From the time Nenad mentioned that he was planning to take the band to Croatia to play a 2,000 seat concert hall in Zagreb, I felt that our journey together was about to come full circle. When I first started shooting with Nenad in the late nineties, I went with him to his homeland. At present, he’s probably spent half his life in the United States. Now, having internalized the American rock sound, he was going home, bringing with him the unique brand of music he’s evolved over the years. Nenad is no stranger to large venues, he’s played with luminaries such as Pavarotti, and to big crowds such as Woodstock ’94, but this time the weight would be on his shoulders as the main attraction in a huge space. Unless you’re the Stones or U2, in this economy it’s not easy to put the butts in the seats. This was going to be a huge challenge, a do or die. There would be a lot of feelings, a lot of emotion, and I had a powerful sense that capturing it on camera would give the film a natural — not to mention dramatic — place of closure.

Nerves must have been pretty strained. Did everybody stay calm under pressure?

The band was really supportive. The two years they’ve been playing together really showed. During sound check the staffers didn’t do things the way the band was used to and there was a real possibility that things could go very wrong. Meanwhile, Nenad was extremely drained from ten previous days of promoting the concert with radio and TV appearances. It was a full court press to sell tickets. A lot of people in Croatia know Nenad’s work, but since he hasn’t performed there in a while, he had to work hard on publicizing the event.

It was a grueling schedule — how did that go?

There simply was no down time. The trip itself was maybe 12, 14 hours with layovers. The band was jet-lagged but they’re total pros. We went straight from the airport to rehearsal. We arrived on Thursday and were back on a plane by Sunday.

Did anything go wrong?

Well, I almost got beat up.

OH?

After the concert a couple of guys from the band and I went out with a local TV producer who attracted attention from the drunken patrons at the first bar we attended. While she was introducing us to the native drink, Rakija, and I was getting more drunk than I meant to or even realized, I somehow provoked the very big and very thuggish [name withheld to protect the innocent]. He’d left the bar, but I must have endeared myself to him somehow as he was compelled to come back with only one thing on his mind and it wasn’t love. It dawned on me then that death was imminent and a certain calm engulfed me as I resigned myself to the fact that some pretty hefty dental work investments were about to be left on a cement saloon floor in Zagreb. Fortunately, our hostess Renata convinced this hulk that I was in fact too pathetic to beat up. He then rubbed my head in a friendly fashion and we became friends on our way to another bar.
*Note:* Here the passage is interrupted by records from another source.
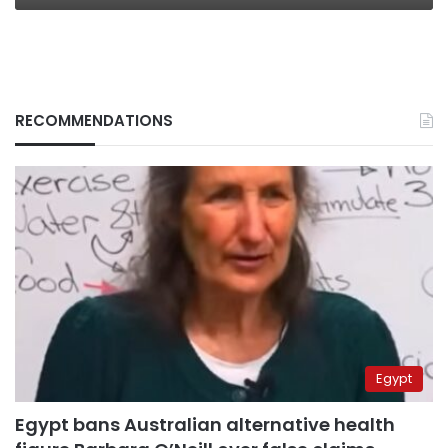
RECOMMENDATIONS
Egypt
Egypt bans Australian alternative health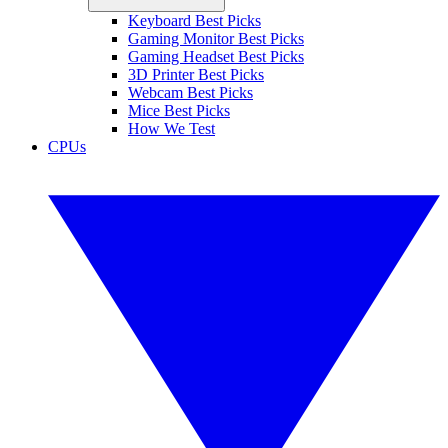
Keyboard Best Picks
Gaming Monitor Best Picks
Gaming Headset Best Picks
3D Printer Best Picks
Webcam Best Picks
Mice Best Picks
How We Test
CPUs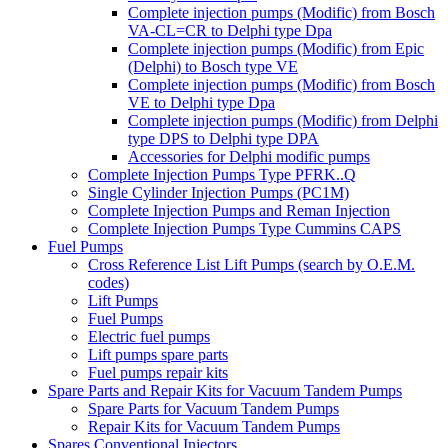
Complete injection pumps (Modific) from Bosch
VA-CL=CR to Delphi type Dpa
Complete injection pumps (Modific) from Epic
(Delphi) to Bosch type VE
Complete injection pumps (Modific) from Bosch
VE to Delphi type Dpa
Complete injection pumps (Modific) from Delphi
type DPS to Delphi type DPA
Accessories for Delphi modific pumps
Complete Injection Pumps Type PFRK..Q
Single Cylinder Injection Pumps (PC1M)
Complete Injection Pumps and Reman Injection
Complete Injection Pumps Type Cummins CAPS
Fuel Pumps
Cross Reference List Lift Pumps (search by O.E.M.
codes)
Lift Pumps
Fuel Pumps
Electric fuel pumps
Lift pumps spare parts
Fuel pumps repair kits
Spare Parts and Repair Kits for Vacuum Tandem Pumps
Spare Parts for Vacuum Tandem Pumps
Repair Kits for Vacuum Tandem Pumps
Spares Conventional Injectors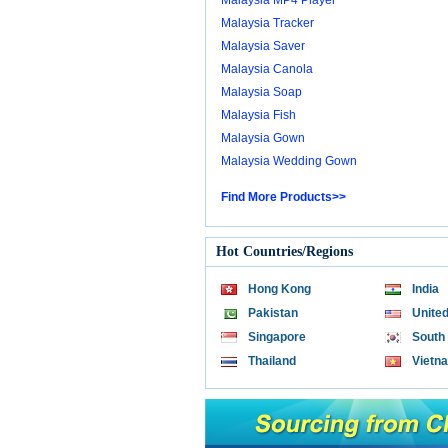
Malaysia MP4 Player
Malaysia Tracker
Malaysia Saver
Malaysia Canola
Malaysia Soap
Malaysia Fish
Malaysia Gown
Malaysia Wedding Gown
Find More Products>>
Hot Countries/Regions
Hong Kong
India
Pakistan
United
Singapore
South
Thailand
Vietn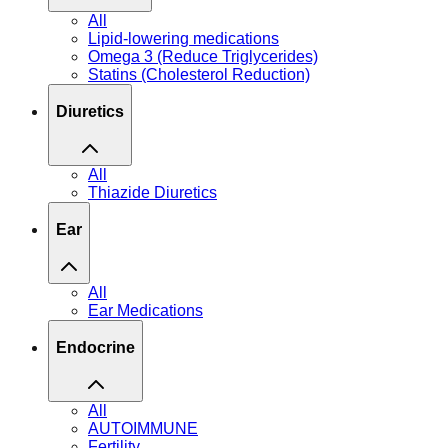
All
Lipid-lowering medications
Omega 3 (Reduce Triglycerides)
Statins (Cholesterol Reduction)
Diuretics
All
Thiazide Diuretics
Ear
All
Ear Medications
Endocrine
All
AUTOIMMUNE
Fertility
Luckily, that one was closed.

What was the run-up to the concert like?

It was tough. The sound check went for a couple of hours, the promoter, albeit a wonderful and generous guy, was checking his watch constantly, things weren’t going as anybody had thought. The promoter wanted the band to rehearse but without the monitors properly balanced for the band to hear themselves it made no sense to play. In addition, Al Orlo, the guitarist, told me that the sound would be affected by the number of people in the theater — full is much better. We already knew that the advance sales were not what we all would have liked. But the big mystery was that Croatians tend to buy tickets at the door last minute, which made for a big variable nobody would know the outcome of until showtime.